[Exercise inputs]

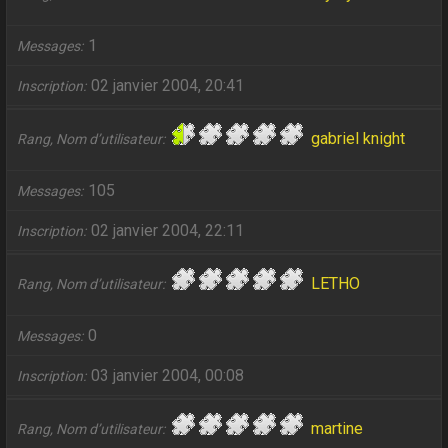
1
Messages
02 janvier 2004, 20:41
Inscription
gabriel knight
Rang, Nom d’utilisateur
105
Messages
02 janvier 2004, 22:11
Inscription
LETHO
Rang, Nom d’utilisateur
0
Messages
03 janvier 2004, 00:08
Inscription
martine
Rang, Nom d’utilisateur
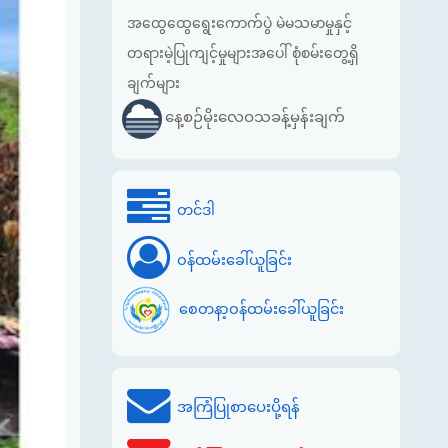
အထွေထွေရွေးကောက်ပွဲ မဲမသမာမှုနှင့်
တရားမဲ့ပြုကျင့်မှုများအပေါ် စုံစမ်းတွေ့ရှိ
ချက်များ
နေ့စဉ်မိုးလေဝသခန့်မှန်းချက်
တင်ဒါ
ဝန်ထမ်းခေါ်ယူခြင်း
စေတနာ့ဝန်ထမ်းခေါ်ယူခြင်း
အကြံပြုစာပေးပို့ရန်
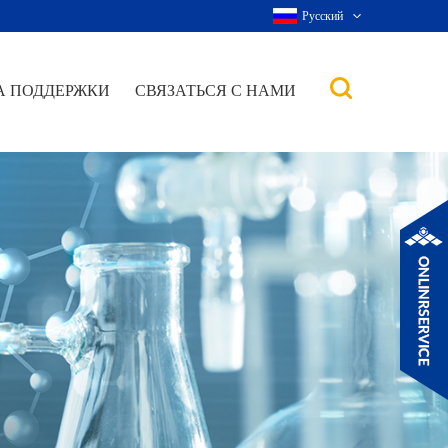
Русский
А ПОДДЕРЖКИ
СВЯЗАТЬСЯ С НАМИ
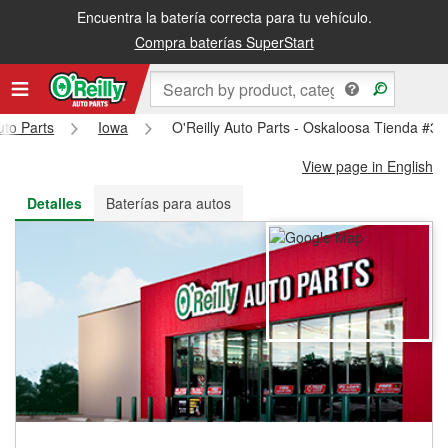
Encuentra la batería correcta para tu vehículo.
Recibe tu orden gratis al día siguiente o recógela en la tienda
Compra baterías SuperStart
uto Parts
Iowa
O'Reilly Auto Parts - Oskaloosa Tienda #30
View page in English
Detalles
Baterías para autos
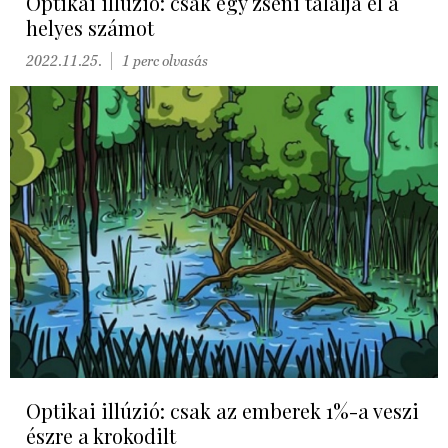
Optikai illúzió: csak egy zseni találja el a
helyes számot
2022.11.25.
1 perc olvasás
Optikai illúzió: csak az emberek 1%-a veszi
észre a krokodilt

[/Exercise inputs]
[Exercise inputs]

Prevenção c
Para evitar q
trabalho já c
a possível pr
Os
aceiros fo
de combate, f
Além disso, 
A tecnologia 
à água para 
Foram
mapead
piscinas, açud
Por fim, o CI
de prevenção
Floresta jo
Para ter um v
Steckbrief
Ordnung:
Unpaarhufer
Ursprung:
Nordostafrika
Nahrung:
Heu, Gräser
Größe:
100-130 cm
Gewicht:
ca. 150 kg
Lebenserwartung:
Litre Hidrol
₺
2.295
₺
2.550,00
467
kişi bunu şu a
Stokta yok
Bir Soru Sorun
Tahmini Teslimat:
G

[/Exercise inputs]

Task goal: For every line in the data above that holds "illúzió", return the line itself.

Final answer:
Optikai illúzió: csak egy zseni találja el a
Optikai illúzió: csak az emberek 1%-a veszi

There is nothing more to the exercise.